**TASK 1**
In the passage on multi-touch gestures for information visualization, copy the text from "A process based" up to and including "described as follows.".
**TASK 2**
According to the passage on multi-touch gestures for information visualization, how many stages make up the process for elaborating gestures?
**TASK 3**
Extend the passage on multi-touch gestures for information visualization, picking up after its final sentence.

**ARTICLE**
......
According to Lee et al. [10], information visualization techniques “do not take full advantage of the possibilities of evolving interaction technologies”. Rzeszotarski and Kittur [13] also explored how interactions different of WIMP “might improve exploratory data visualization through the introduction of physics-based affordances and multi-touch interaction techniques”.

3 Process for Elaborating Gestures

A process based on user opinions [4] was applied to define which gestures to use for interacting with the information visualization techniques to be implemented. This process consists of creating a focus group to discuss the data collected by means of a series of semi-structured individual interviews. Its five stages are described as follows.

3.1 System Definition

In the first stage of the process, the desired system to be used as the basis of study is chosen. Moreover, a set of initial commands is defined based on the purpose of the system with which one intends to produce the gesture interactions.

Considering the goal of analyze the use of information visualization techniques allied to the interaction through multi-touch devices, the main idea was to work with visualization techniques that could both correlate the gathered data and encourage users to interact with these data to get more information. In this context, the system would present interactive bubble charts, showing the correlation between distinct data and presenting more related information by the bubbles resizing.

To present to the users the idea to be developed, the application RipplesFootnote 1 was used. It consists of an information visualization tool in the social network Google +. This tool allows one to visualize the propagation of a post within this network. The visualization of post diffusion is composed of various circles and each one represents the profile of who shared the post. Circles within another circle, connected by arrows, represent the flow of the shares; i.e., the profiles that shares the post of another profile. As Ripples was not developed with a focus on multi-touch interfaces, interacting with it was symbolic, but allowed users to understand the idea to be discussed.
......
**EXTRACTED ENTRIES**
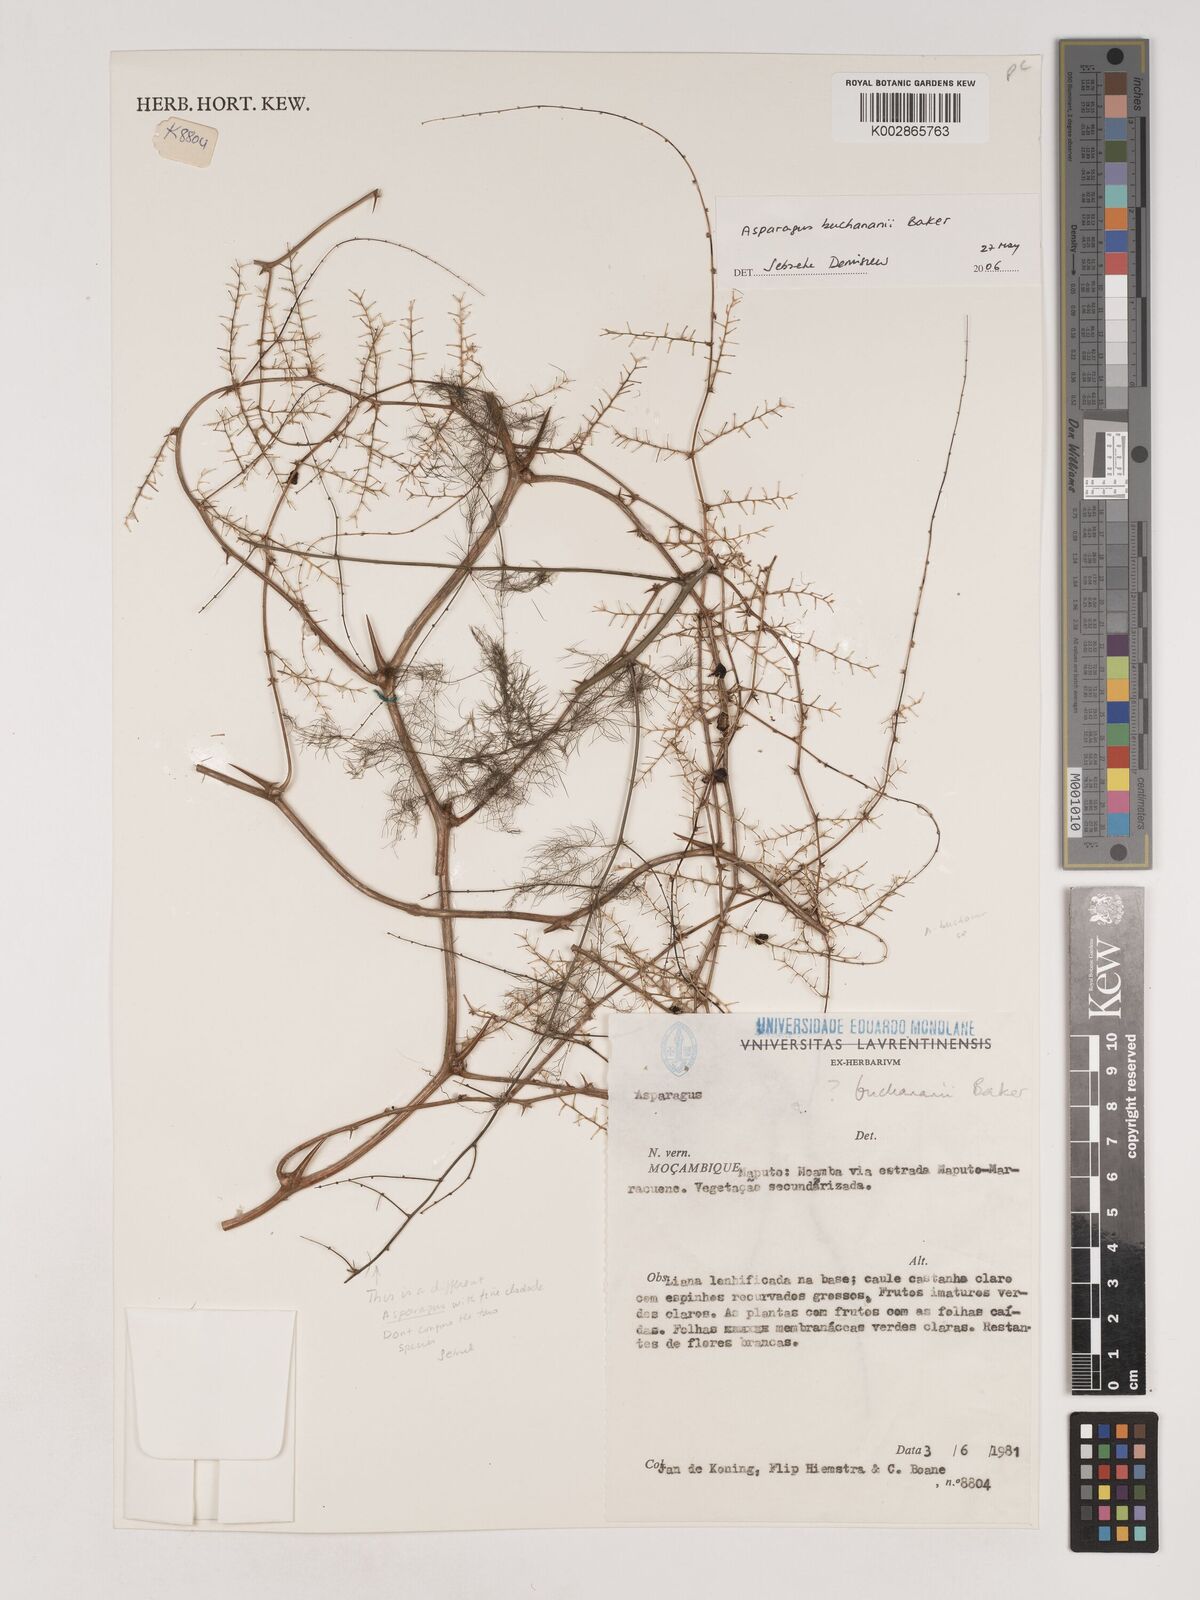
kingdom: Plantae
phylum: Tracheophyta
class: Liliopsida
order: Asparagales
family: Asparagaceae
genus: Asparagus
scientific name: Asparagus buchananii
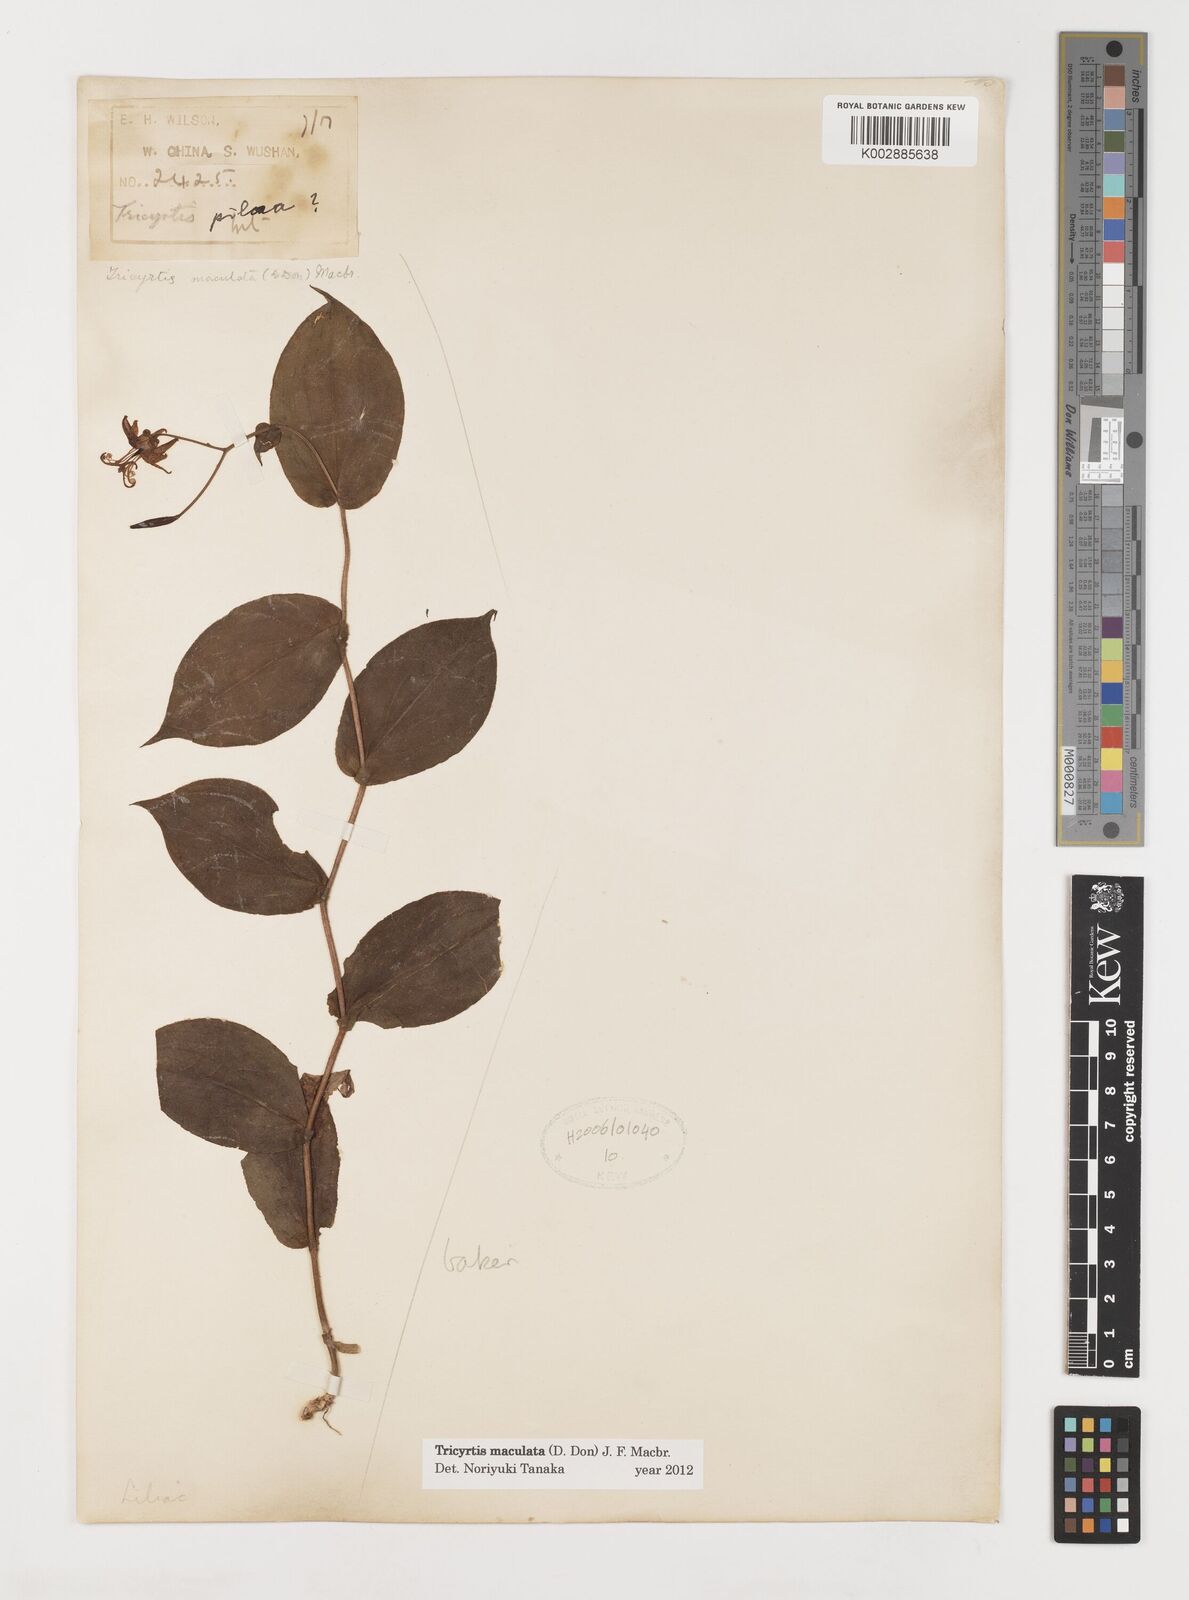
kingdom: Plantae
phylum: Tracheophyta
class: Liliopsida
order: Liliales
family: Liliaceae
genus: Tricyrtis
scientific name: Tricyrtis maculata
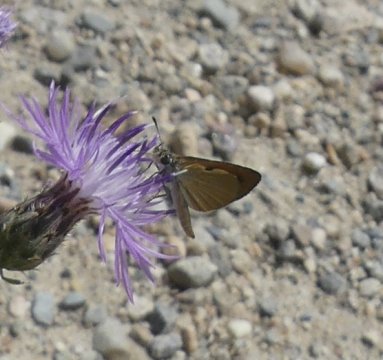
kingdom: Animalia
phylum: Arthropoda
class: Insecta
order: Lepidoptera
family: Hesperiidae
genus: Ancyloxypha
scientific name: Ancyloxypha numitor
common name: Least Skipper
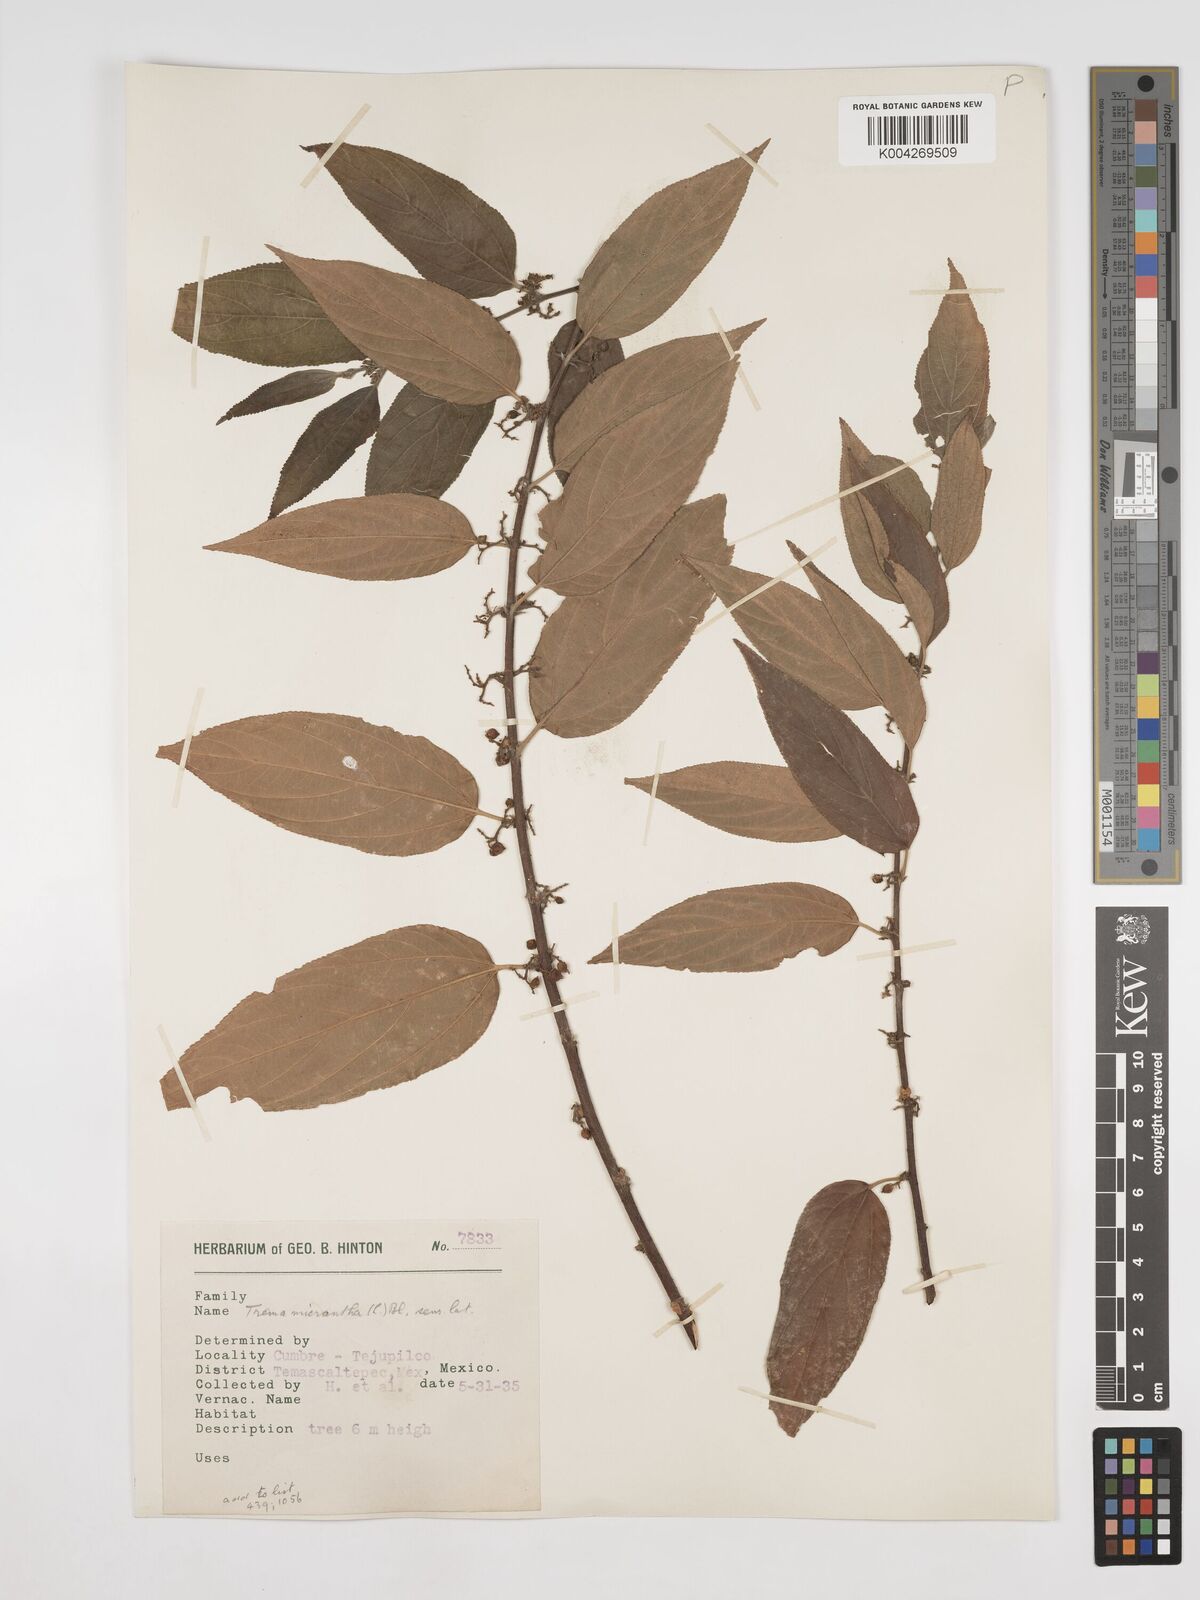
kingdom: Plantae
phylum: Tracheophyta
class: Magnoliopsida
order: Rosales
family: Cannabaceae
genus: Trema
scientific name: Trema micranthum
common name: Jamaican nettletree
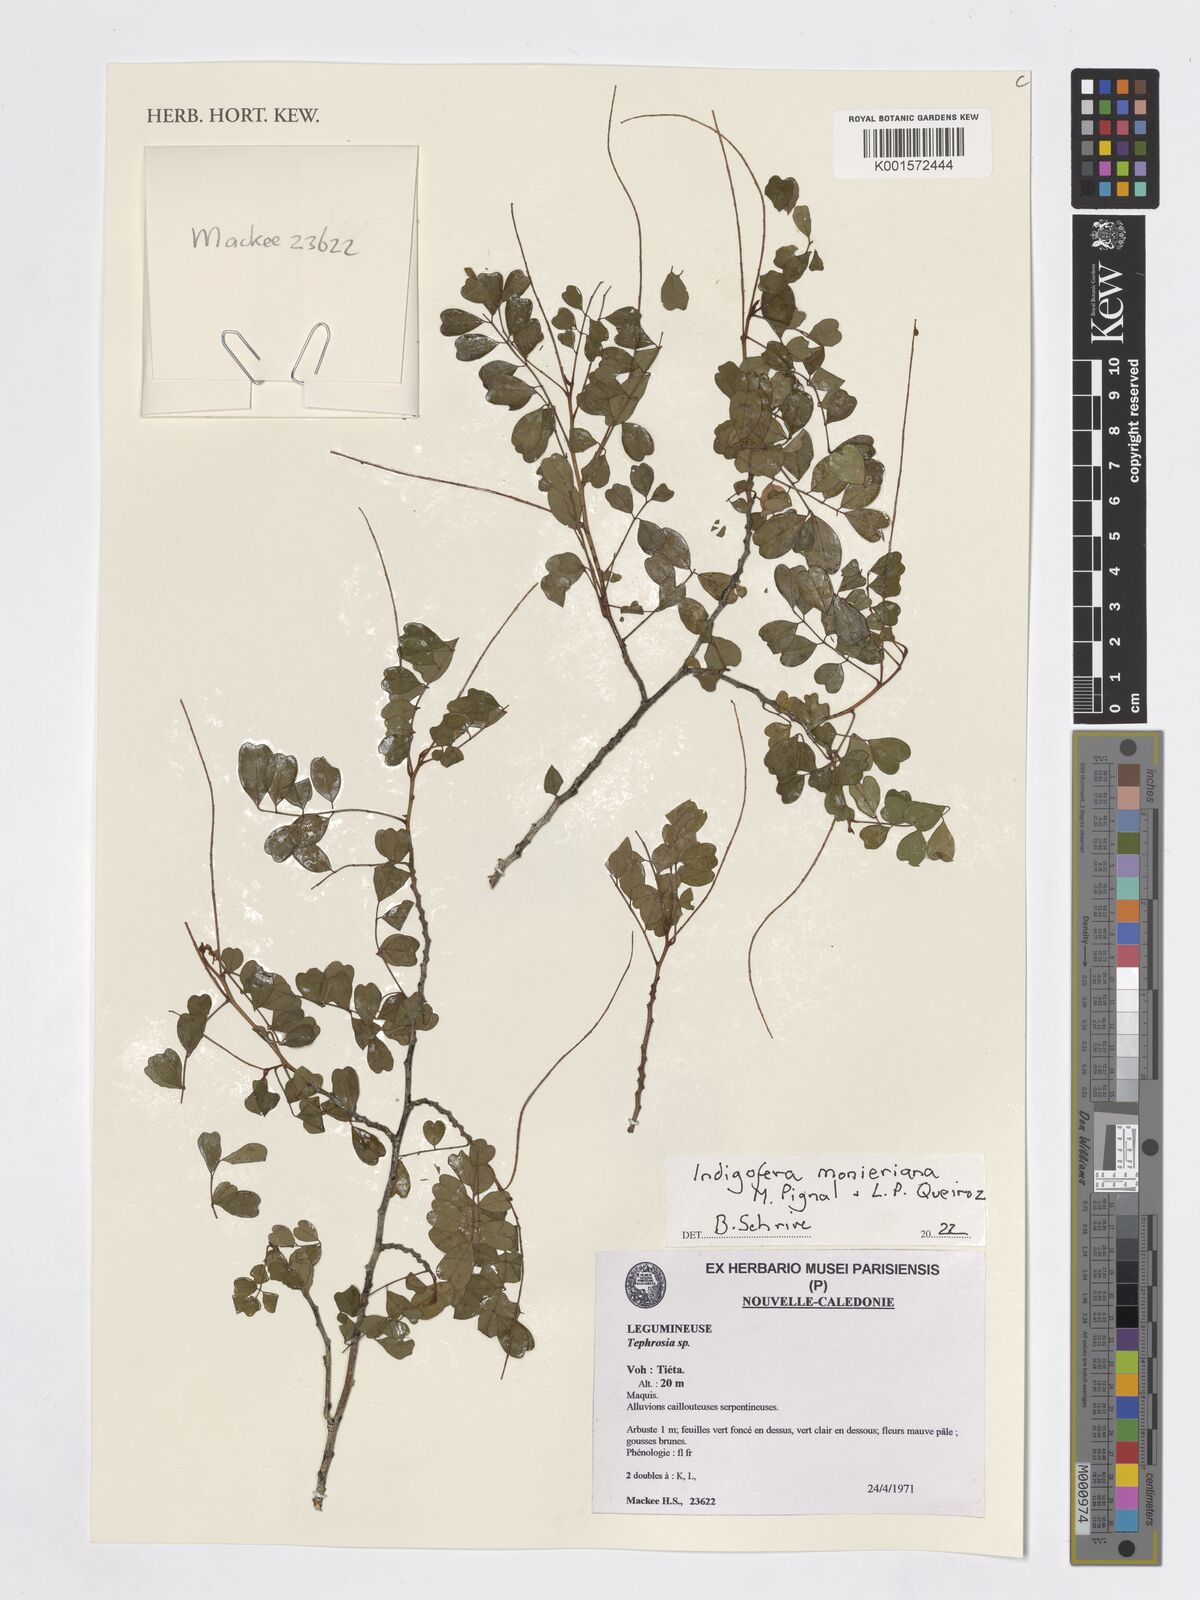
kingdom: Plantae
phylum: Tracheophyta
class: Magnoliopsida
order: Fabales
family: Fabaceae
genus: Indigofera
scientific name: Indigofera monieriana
......
**EXPECTED OUTPUT 1**
A process based on user opinions [4] was applied to define which gestures to use for interacting with the information visualization techniques to be implemented. This process consists of creating a focus group to discuss the data collected by means of a series of semi-structured individual interviews. Its five stages are described as follows.

**EXPECTED OUTPUT 2**
Five stages.

**EXPECTED OUTPUT 3**
In order to determine user preferences, a set of initial commands was defined to execute manipulations of simple data. The commands in this process were: selecting and removing elements that are near to each other; selecting and removing elements that are far from each other; applying zoom; and translating elements. Moreover, a list of various illustrated multi-touch gestures [5] was presented to the users and they were invited to propose specific actions that could be generated based on each gesture.

3.2 Individual Interviews

The next step in the process recommends semi-structured interviews, in a qualitative approach with a restricted number of users (from five to ten), in order to advance the discussion.

Thus, the interviews were carried out with seven participantsFootnote 2 from different areas, such as law, economics and computer science. They were between 20 and 33 years of age and all had some type of multi-touch device, with which they interact daily.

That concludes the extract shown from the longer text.